Now, when testing the boundaries, the programmer will have conditions that will “fail” but correctly. The test would check for failure, and report OK when this happens.
Testing the tests
That’s the obvious part. But tests are only as good as the testing tools that are being used.
What if those tools are lying to you?
Many of the tools that we use also have integrated testing suites. The first line of defense is to use the tools own test suites to make sure the tools are working correctly. Of course, the test suites are only as good as the author, so bugs may still appear.
A comprehensive testing system, therefore, would also provide some dummy data for the tools to test. More importantly, this payload should have a bunch of failure conditions in it, which match the expected usage but should be caught.

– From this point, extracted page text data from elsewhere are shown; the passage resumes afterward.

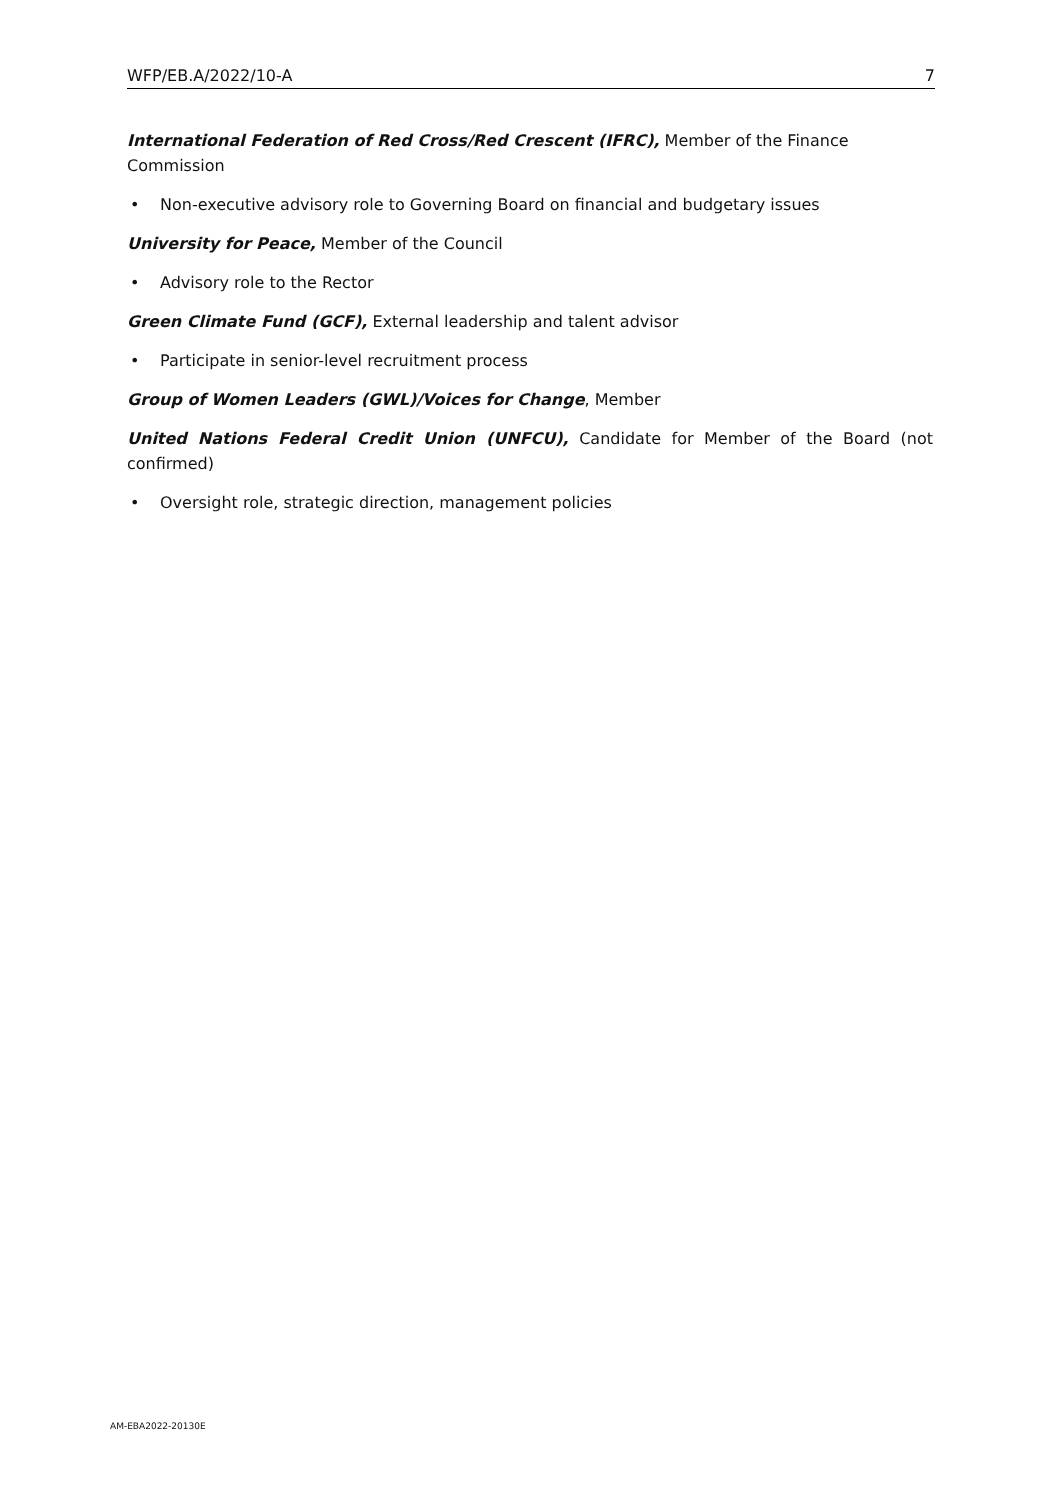WFP/EB.A/2022/10-A 7
International Federation of Red Cross/Red Crescent (IFRC), Member of the Finance Commission
• Non-executive advisory role to Governing Board on financial and budgetary issues
University for Peace, Member of the Council
• Advisory role to the Rector
Green Climate Fund (GCF), External leadership and talent advisor
• Participate in senior-level recruitment process
Group of Women Leaders (GWL)/Voices for Change, Member
United Nations Federal Credit Union (UNFCU), Candidate for Member of the Board (not confirmed)
• Oversight role, strategic direction, management policies
AM-EBA2022-20130E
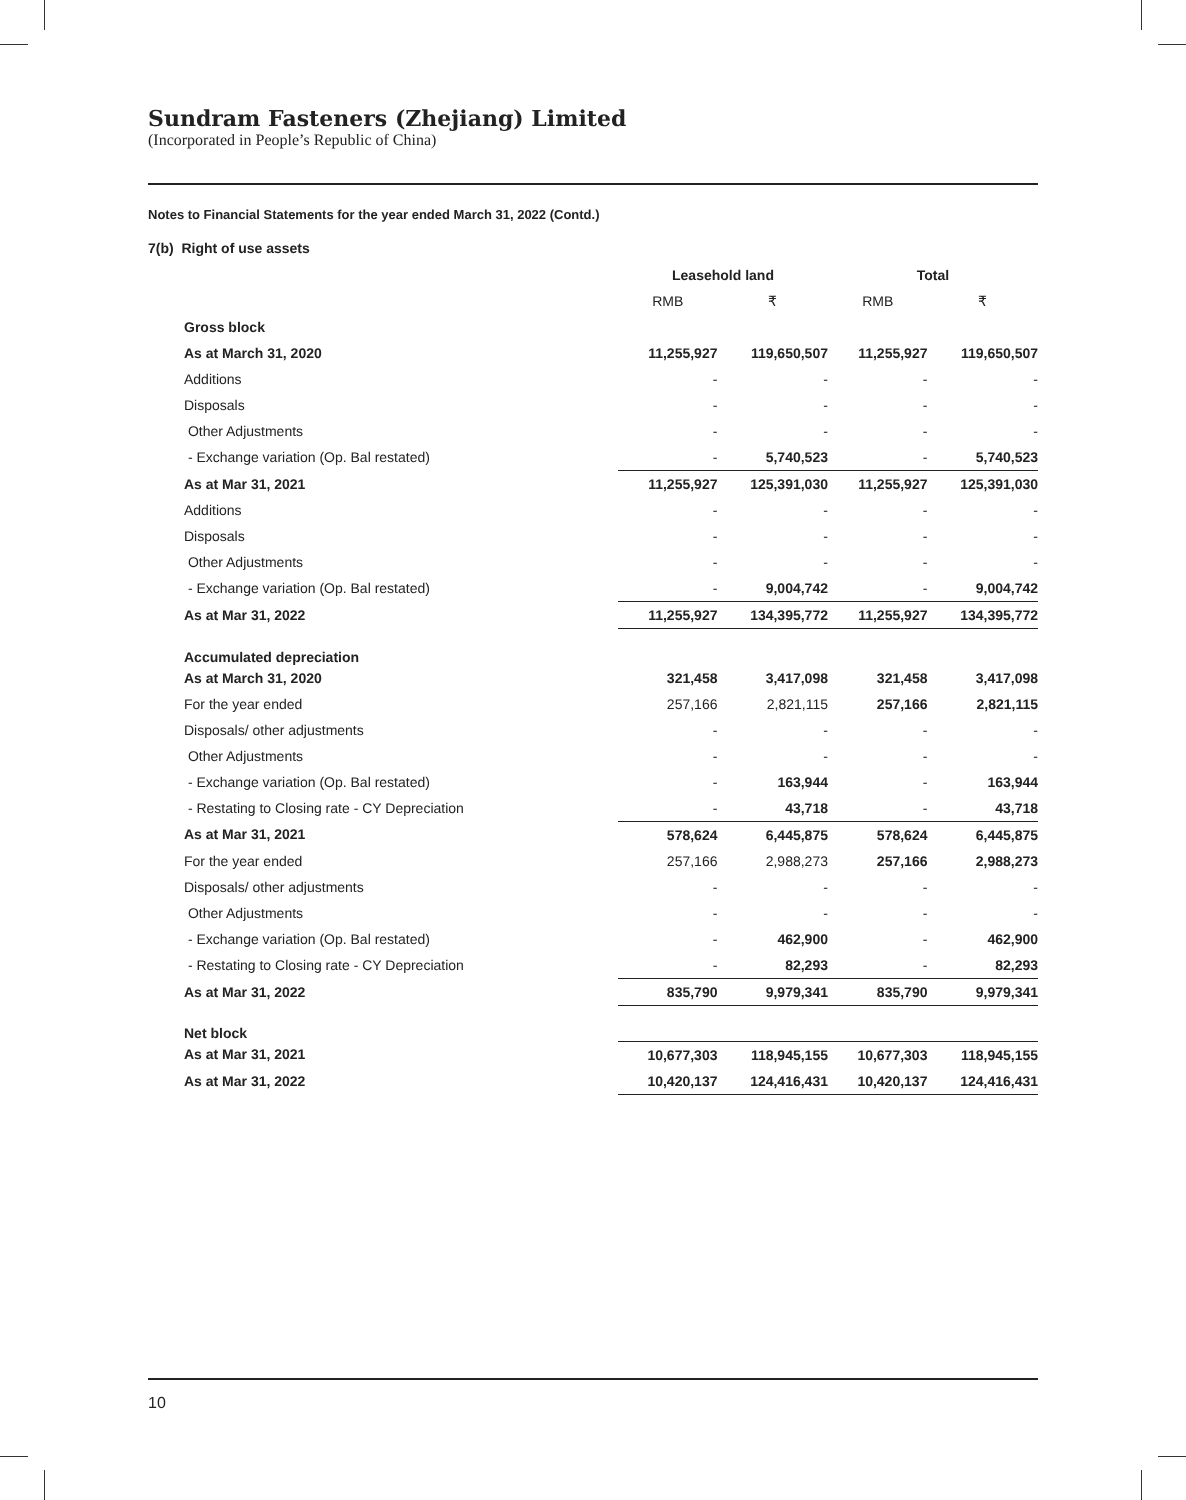Sundram Fasteners (Zhejiang) Limited
(Incorporated in People’s Republic of China)
Notes to Financial Statements for the year ended March 31, 2022 (Contd.)
7(b) Right of use assets
| | Leasehold land | | Total | |
| --- | --- | --- | --- | --- |
| | RMB | ₹ | RMB | ₹ |
| Gross block | | | | |
| As at March 31, 2020 | 11,255,927 | 119,650,507 | 11,255,927 | 119,650,507 |
| Additions | - | - | - | - |
| Disposals | - | - | - | - |
| Other Adjustments | - | - | - | - |
| - Exchange variation (Op. Bal restated) | - | 5,740,523 | - | 5,740,523 |
| As at Mar 31, 2021 | 11,255,927 | 125,391,030 | 11,255,927 | 125,391,030 |
| Additions | - | - | - | - |
| Disposals | - | - | - | - |
| Other Adjustments | - | - | - | - |
| - Exchange variation (Op. Bal restated) | - | 9,004,742 | - | 9,004,742 |
| As at Mar 31, 2022 | 11,255,927 | 134,395,772 | 11,255,927 | 134,395,772 |
| Accumulated depreciation | | | | |
| As at March 31, 2020 | 321,458 | 3,417,098 | 321,458 | 3,417,098 |
| For the year ended | 257,166 | 2,821,115 | 257,166 | 2,821,115 |
| Disposals/ other adjustments | - | - | - | - |
| Other Adjustments | - | - | - | - |
| - Exchange variation (Op. Bal restated) | - | 163,944 | - | 163,944 |
| - Restating to Closing rate - CY Depreciation | - | 43,718 | - | 43,718 |
| As at Mar 31, 2021 | 578,624 | 6,445,875 | 578,624 | 6,445,875 |
| For the year ended | 257,166 | 2,988,273 | 257,166 | 2,988,273 |
| Disposals/ other adjustments | - | - | - | - |
| Other Adjustments | - | - | - | - |
| - Exchange variation (Op. Bal restated) | - | 462,900 | - | 462,900 |
| - Restating to Closing rate - CY Depreciation | - | 82,293 | - | 82,293 |
| As at Mar 31, 2022 | 835,790 | 9,979,341 | 835,790 | 9,979,341 |
| Net block | | | | |
| As at Mar 31, 2021 | 10,677,303 | 118,945,155 | 10,677,303 | 118,945,155 |
| As at Mar 31, 2022 | 10,420,137 | 124,416,431 | 10,420,137 | 124,416,431 |
10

For example, a developer might have a test which checks to make sure all fields on an HTML page are visible and enabled. If the test runs successfully, they are all valid. But, what if the test is missing one of the input fields, for some reason? It would still report success even if that field were not in a valid state. The test doesn’t see the field, so it doesn’t test it.
Case in point
Our team manages the Developer Tutorials system on SAP.com. It’s a great setup. We use Github to host MarkDown files and images for lots of tutorials. Our web server polls this system every 15 minutes, and updates our web site based on the contents.
Our system uses a testing suite on each tutorial. Part of the test is a spelling checker, which is run on each tutorial before it is published. We use a testing tool called mdspell, from the project node-markdown-spellcheck. It works great.
We assumed, since it regularly caught spelling errors, that it was working fine.
Imagine our surprise when a bug report came in. Spelling errors in a tutorial. Hm. So we checked the tutorial, and yes, words were wrong. We tested the markdown file, but it tested fine. So we opened it, and the spelling errors were still there.
Eventually, it became clear. There is a bug in the spelling checker. The tool is ignoring certain sections of text under certain unique conditions. And we didn’t realize it.
This was our mistake. We ignored a fundamental rule of testing. We assumed success was fine. What we should have done was create a test file (or better yet, several test files) pulled from our own working copies, but filled with known errors. Errors we know should be detected.
So, we are working to fix this, and adding in a negative success test is part of the solution.
When writing test suites, be sure to include negative test samples. Make sure that your testing system fails when you expect it to.
TL;DR: Even testing tools have bugs. Make sure you look for them.